I’m not in harmony with all you posted, but will say that as a wolf I have a different philosophy about life than most folks. I have always lived for today, not for when I would be too old with failing health to experience the best of it. I lived where I wanted to live, not where some job dictated because I was confident I could be successful anywhere doing anything I chose to do for a living. Work was also for the freedom to play hard. So I did go through my entire healthy life with my hair on fire, and sleep was optional. My life had challenges, but not obstacles I couldn’t overcome easy enough, I was successful and mastered many different and unrelated things. That made it possible to enjoy the more import personal interests from the endless list of things I wanted to experience and accomplish in life. But life is short, so I only scratched the surface of it before the health failed.

Reactions: Like 1 | Winner 4


----------



## Spydro (30/5/17)

As a follow to SOL'67... Vietnam changed America in very negative ways, including some that still persist to the present day. From the mid 60's the loss of so many from my generation during the five most costly years of Vietnam. Approx 52,500+ died those 5 years of the 58,000+ total who died during the nearly 20 year US involvement. A lot of young minds lost that might have made the country/world a better place, including the loss of many of my schoolmates. Back then Vietnam veterans were treated very poorly in America by a large percentage of Americans, and still are today by a substantial number. Instead of being hero's with ticker tape parades like WWII/Korean vets, they were.are mistrusted and blamed for our involvement instead of the government who sent them there. Employers wouldn't hire them, many even called them names/spit on them and quickly learned the hard way that was a mistake. 911 changed the attitude of some people, but vets from that era are still the forgotten warriors that many Americans still do not care about. I wear my attack squadron cap in public sometimes, and see that same look I saw soon after discharged from the service in '71. I suppose it makes them uneasy.

Reactions: Informative 3


----------



## Rob Fisher (30/5/17)

Not cool... I never understood why the Vietnam Vets were treated so badly...

Reactions: Agree 2


----------



## Spydro (30/5/17)

Rob Fisher said:


> Not cool... I never understood why the Vietnam Vets were treated so badly...

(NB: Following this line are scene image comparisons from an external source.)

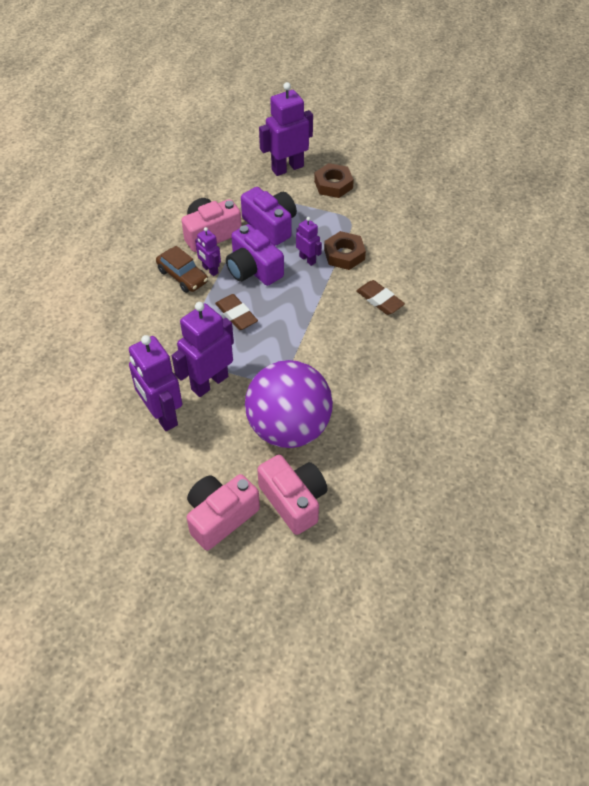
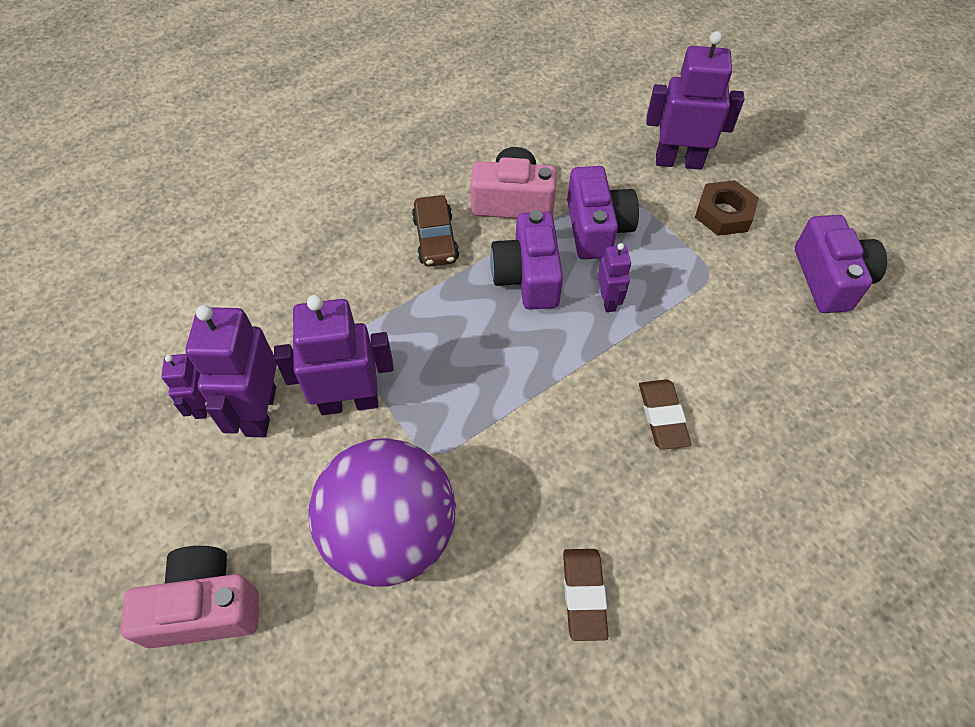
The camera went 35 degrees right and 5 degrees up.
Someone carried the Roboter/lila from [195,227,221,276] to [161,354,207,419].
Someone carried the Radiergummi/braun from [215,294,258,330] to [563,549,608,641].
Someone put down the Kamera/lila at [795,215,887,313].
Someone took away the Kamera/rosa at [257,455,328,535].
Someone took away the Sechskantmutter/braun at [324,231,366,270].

Like what has happened in all conflicts between any counties involved in them before Nam to a degree, some in the US military back then earned the public opinion that unfortunately was applied to all Nam era vets even if they didn't serve in Nam. IOW the few who deserved it caused all vets to be seen as they were. In part maybe because the general public here saw and knew more about what actually went on there than in previous US involvements. The talking heads (newsmen) always give negatives far more air time and news page count. Many Americans were/are probably afraid of Nam vets because they well know the outlaw motorcycle clubs WW II vets formed after the war (the Hell's Angels the most famous).

Reactions: Winner 1


----------



## Rob Fisher (30/5/17)

Spydro said:


> Many Americans were/are probably afraid of Nam vets because they well know the outlaw motorcycle clubs WW II vets formed after the war (the Hell's Angels the most famous).



Oh wow I never knew that!


----------